Document text:
►

The quick reference guide to Apple's keynotes
Come see what 2011 will be the year of
Wednesday, March 2, 2011
1 hour, 12 minutes
Yerba Buena Center
Steve Jobs
A standard definition version is available on YouTube.
You can download a standard definition copy from Apple's Keynote podcast.
Steve Jobs
  • 100 million books downloaded
  • Random House added to iBookstore
  • 2:00
    App Store
    Steve Jobs
  • 200 million accounts
  • $2 Billion paid out to developers
  • 3:28
    Steve Jobs
  • 100 million iPhones shipped
  • 3:50
    Steve Jobs
  • Says we are in a Post-PC age
  • Says they're never going to give up 10-hour battery life for iPads
  • 15 million iPads sold in calendar year 2010
  • 65000 apps designed for iPad, with very few designed to work well with other tablets
  • We Made a Video
    We Made a Video
    How iPad made an impact with Apple's Phil Schiller & Ron Johnson
    Plus Chicago's John Connolly, Dr. John Halamka, Salesforce's Marc Benioff, Howard Shane and Shannon Des Roches Rosa
  • Introduces the iPad 2, a thinner and lighter iPad with cameras, available in white from day one
  • Accessories include HDMI dongles and SmartCovers
  • We Made a Video
    We Made a Video
    Cute Pixar-esque short on how SmartCovers attach and are used
    Scott Forstall
  • New version of iOS 4.3, includes iTunes Home Sharing, Safari and AirPlay improvements, and the ability to choose what the iPad switch controls
  • Demos PhotoBooth and FaceTime for iPad 2, with the help of Michael Tchao
  • 38:35
    Steve Jobs
  • Announces iMovie for iPad
  • 40:15
    Randy Ubillos
  • Demos iMovie for iPad, creating a sample video
  • 47:35
    Steve Jobs
  • Announces GarageBand for iPad
  • 48:14
    Xander Soren
  • Demos GarageBand, with the ability to play virtual instruments on the iPad
  • 1:00:00
    Steve Jobs
  • Summarizes release information for iPad 2
  • White Zone
    We Made a Video
    (Starring People Trapped in a White Phantom Zone)

◄

Recorded data:
►

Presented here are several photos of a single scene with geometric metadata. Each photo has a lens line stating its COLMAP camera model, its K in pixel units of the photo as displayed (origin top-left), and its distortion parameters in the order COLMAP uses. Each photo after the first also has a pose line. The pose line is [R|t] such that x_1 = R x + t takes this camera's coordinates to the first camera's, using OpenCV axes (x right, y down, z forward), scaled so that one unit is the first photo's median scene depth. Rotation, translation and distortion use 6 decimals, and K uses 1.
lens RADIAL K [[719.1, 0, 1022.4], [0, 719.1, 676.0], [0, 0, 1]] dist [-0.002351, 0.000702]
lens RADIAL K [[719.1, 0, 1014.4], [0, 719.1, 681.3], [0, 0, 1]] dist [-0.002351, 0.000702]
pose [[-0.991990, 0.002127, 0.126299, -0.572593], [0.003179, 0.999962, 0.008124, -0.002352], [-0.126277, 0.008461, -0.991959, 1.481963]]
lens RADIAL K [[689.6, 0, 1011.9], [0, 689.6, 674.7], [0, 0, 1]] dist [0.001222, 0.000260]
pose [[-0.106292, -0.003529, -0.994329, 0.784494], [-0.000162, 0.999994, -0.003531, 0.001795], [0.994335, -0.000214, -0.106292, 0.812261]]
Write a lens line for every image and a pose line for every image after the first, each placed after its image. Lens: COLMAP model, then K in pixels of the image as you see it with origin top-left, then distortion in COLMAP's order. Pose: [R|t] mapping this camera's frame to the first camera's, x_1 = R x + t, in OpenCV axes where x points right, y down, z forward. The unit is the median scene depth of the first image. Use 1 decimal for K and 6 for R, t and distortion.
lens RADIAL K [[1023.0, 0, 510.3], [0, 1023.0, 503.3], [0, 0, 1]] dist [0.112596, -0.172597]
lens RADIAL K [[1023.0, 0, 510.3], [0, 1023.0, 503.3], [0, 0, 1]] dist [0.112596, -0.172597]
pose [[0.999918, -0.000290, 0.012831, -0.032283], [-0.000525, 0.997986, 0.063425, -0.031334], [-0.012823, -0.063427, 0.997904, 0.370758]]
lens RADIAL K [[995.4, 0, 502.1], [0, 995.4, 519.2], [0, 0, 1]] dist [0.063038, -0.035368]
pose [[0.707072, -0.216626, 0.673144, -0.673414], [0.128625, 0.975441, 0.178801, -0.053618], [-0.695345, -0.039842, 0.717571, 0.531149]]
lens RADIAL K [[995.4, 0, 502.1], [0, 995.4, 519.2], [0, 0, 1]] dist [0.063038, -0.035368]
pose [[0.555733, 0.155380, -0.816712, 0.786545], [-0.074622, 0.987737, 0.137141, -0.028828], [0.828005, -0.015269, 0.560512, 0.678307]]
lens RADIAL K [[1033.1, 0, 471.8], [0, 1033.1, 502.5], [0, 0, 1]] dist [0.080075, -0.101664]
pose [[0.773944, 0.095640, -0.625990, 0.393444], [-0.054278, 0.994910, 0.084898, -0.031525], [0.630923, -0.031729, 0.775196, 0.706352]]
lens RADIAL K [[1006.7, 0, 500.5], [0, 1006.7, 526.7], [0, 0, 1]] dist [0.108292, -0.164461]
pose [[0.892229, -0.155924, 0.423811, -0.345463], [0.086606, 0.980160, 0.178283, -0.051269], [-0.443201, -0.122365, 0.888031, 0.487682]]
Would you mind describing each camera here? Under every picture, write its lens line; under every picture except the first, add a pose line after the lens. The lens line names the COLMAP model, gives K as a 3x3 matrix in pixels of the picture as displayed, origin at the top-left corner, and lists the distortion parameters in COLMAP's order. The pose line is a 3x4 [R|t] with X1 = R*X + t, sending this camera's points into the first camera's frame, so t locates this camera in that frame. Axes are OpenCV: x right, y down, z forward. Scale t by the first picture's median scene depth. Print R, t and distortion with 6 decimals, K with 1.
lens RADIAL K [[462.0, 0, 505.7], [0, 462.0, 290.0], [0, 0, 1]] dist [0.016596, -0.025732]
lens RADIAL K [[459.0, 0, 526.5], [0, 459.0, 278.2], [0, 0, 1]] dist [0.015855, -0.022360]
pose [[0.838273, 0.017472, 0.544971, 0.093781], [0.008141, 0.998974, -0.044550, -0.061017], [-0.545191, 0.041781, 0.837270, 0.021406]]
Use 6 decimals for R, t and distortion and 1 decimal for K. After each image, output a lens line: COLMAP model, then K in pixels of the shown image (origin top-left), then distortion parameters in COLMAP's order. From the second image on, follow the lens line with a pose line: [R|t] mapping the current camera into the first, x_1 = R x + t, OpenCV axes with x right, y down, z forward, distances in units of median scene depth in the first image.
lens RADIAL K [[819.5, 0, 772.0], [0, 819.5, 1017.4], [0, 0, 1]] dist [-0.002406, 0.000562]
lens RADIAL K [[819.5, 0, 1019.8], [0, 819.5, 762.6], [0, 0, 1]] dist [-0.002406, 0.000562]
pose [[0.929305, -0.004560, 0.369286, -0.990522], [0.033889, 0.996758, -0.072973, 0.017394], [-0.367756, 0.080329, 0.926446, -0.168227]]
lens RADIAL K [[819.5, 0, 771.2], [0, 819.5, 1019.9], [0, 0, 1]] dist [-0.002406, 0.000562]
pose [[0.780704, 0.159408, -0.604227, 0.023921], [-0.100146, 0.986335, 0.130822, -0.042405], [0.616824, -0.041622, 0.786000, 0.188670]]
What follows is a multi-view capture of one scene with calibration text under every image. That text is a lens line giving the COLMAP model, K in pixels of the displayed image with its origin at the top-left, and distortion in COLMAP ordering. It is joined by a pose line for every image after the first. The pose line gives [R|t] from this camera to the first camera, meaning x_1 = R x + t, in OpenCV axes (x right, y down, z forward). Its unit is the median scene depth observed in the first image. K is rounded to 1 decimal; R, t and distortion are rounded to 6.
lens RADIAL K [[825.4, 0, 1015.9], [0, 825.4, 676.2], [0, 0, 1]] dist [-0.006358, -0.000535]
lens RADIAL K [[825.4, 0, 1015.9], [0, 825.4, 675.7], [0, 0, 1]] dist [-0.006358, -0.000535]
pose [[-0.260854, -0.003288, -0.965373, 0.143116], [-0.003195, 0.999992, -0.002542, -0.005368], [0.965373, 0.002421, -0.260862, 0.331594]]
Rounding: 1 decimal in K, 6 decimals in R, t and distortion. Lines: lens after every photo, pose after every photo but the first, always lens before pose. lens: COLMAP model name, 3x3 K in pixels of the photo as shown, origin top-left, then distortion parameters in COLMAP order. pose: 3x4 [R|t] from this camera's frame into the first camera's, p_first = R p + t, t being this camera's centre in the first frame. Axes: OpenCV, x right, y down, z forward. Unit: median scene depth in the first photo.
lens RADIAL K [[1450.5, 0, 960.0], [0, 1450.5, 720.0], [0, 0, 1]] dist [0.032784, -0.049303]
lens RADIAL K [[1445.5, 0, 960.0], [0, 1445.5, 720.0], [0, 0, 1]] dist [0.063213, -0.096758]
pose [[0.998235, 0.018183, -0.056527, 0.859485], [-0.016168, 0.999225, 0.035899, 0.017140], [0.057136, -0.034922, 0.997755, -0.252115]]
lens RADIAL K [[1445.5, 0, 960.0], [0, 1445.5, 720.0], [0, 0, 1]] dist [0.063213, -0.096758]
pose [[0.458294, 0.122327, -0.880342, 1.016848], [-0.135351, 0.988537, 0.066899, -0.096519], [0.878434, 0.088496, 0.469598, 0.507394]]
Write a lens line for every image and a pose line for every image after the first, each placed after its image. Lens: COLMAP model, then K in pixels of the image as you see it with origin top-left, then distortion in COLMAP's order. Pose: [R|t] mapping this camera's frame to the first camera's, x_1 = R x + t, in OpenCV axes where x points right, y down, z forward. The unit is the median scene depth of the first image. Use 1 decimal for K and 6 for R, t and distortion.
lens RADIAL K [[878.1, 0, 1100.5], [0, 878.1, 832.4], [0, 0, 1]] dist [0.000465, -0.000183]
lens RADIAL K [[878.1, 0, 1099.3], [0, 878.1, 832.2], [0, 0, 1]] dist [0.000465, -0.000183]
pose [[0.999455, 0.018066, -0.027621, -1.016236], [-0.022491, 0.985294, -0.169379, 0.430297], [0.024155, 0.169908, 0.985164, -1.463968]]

◄

The problem:
For each statement below, say yes or no to whether it agrees with the keynote guide, and quote the words of the guide that decide it. 1. The iPad 2 was available in white from day one. 2. Two hundred million iPhones had shipped. 3. Random House was added to the iBookstore.

Completed exercise:
1. Yes: "available in white from day one"
2. No: "100 million iPhones shipped"
3. Yes: "Random House added to iBookstore"